Recientemente, en una conferencia en la universidad de Harvard el cardenal Jaime Ortega hablaba una vez más de reconciliación, sin embargo, el líder de la institución que ha pretendido encabezar este proceso decía lo siguiente al referirse al grupo de 13 disidentes que ocuparon una iglesia en la Habana: “me apena mucho, pero todos eran antiguos delincuentes… había toda una gente allí sin nivel cultural, algunos con trastornos psicológicos…”, concluyendo que estos son grupos organizados y financiados desde Miami.
Me pregunto si es posible una reconciliación cuando el posible mediador ha adoptado de antemano el lenguaje del victimario. A raíz del escándalo por la muerte en huelga de hambre del prisionero de consciencia Orlando Zapata Tamayo, un editorial del periódico Granma decía lo siguiente: “… un preso común que fue estimulado una y otra vez por sus mentores políticos a iniciar huelgas de hambre que minaron definitivamente su organismo”.
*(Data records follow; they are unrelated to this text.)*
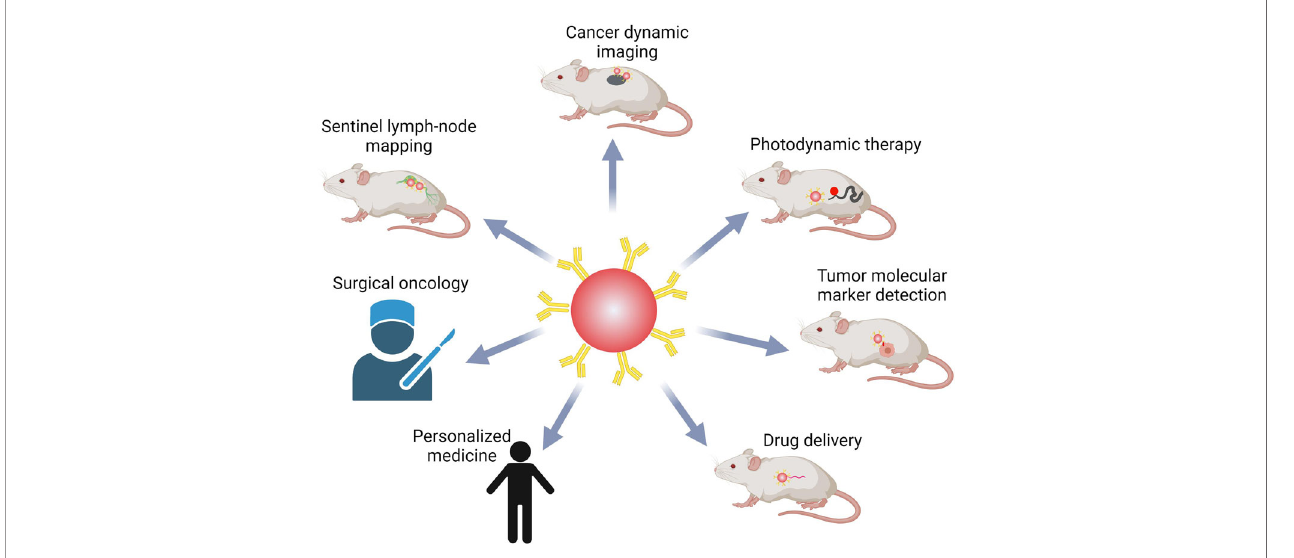
FIGURE 6 | QDs-based probes in bio-imaging, bio-detection, and bio-medicine. QDs are very promising in cancer research and treatment, including real-time systemic imaging, minimal side effects, photodynamic therapy, detection of multiple biomarkers, and delivering drugs. QDs might also help with surgical oncology and individualized precision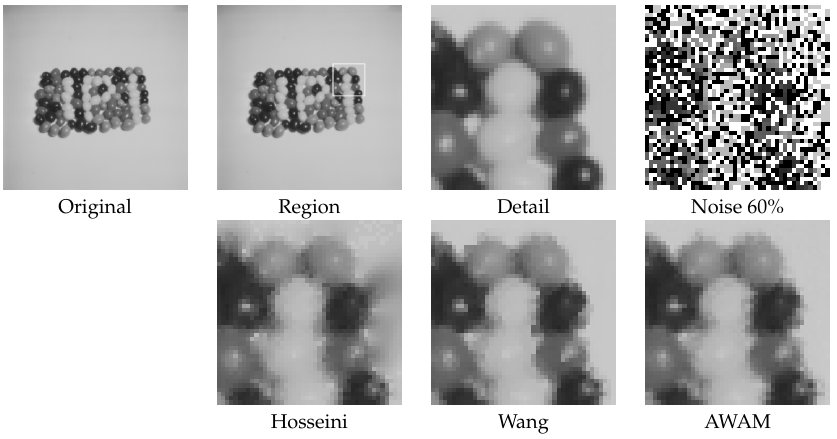
Figure 8. Restoration results of Hosseini, Wang and AWAM filters for the original image 4.1.07.tiff corrupted with 60% salt-and-pepper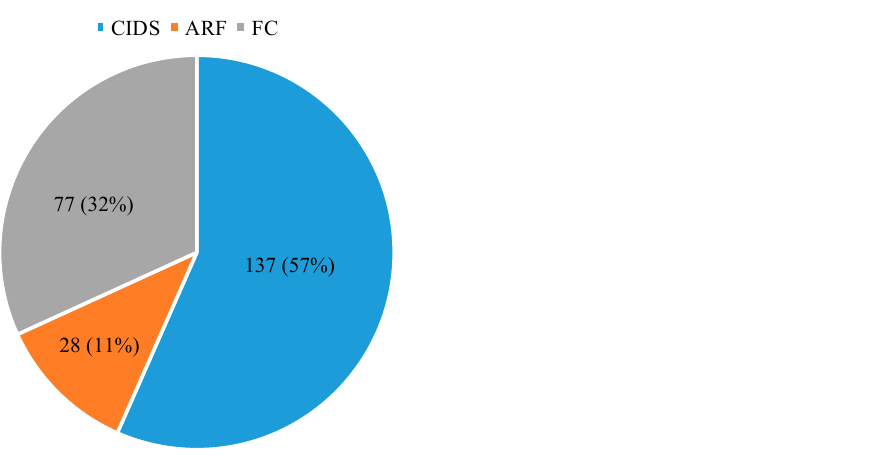
Figure 2. Number of occupied nests of Megachile cephalotes at three different sites from January to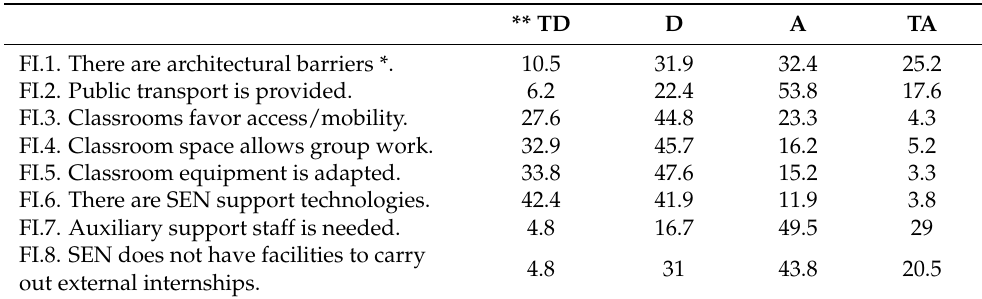
Table 4. Factor I. Accessibility and resources that universities have in order to facilitate inclusion (percentage of responses).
Entiendo que la iglesia en su papel de mediador trate de evitar algunas palabras y definiciones como: “dictadura”, “represión”, “asesinato”, etc. Lo que no entiendo es que a su vez no evite otras como “delincuentes comunes” para referirse a las victimas que no tienen derecho a réplica.
Según Jaime, en Miami no se puede hablar de reconciliación. “Cuando yo fui a Miami como cardenal la primera vez, nuestro querido amigo desaparecido ya, obispo Román, me llamó aparte y me dijo: en tus discursos, en tus homilías, tú hablas de reconciliación, no menciones esa palabra en Miami”, dice, y concluye: “… es terrible que un obispo, que nosotros tengamos que callar esa palabra que es nuestra…”.
Miami es últimamente el lugar en el que más se menciona esa palabra, quizás por eso, por el uso vano que se le da, es que rebota en su propia vacuidad. Mientras los académicos y religiosos hablan de reconciliación, y se regodean en su exégesis, el resto de los cubanos actuamos reconciliatoriamente sin hablar tanto de ello. Miami es la cuna de la reconciliación, donde los antiguos funcionarios del régimen toman café en el Versalles en compañía de expresos políticos, donde un anticastrista manda dinero a su hermano del MININT y un ex-chivato hace las veces de experto en la televisión local. El perdón no es legislable, es un acto personal y no se percibe si no se pone en práctica, por mucho que se hable de él. Hay cacareo de reconciliación en estos días “como metal que resuena y címbalo que retiñe”, pero quienes se reúnen en torno al tema solo giran sobre sí mismos y sus intereses, y con la cáscara de la reconciliación pretenden disfrazar y vendernos la resignación.
El totalitarismo cubano, en su nuevo destape como dictadura, ofrece una imagen que lo distancia de su antigua apariencia estalinista y lo acerca más a su versión franquista, con clero, claro está, con cardenal y todo. Ahora los verdugos tienen confesor y el opio de los pueblos ya no es ilegal, ahora es legitimador.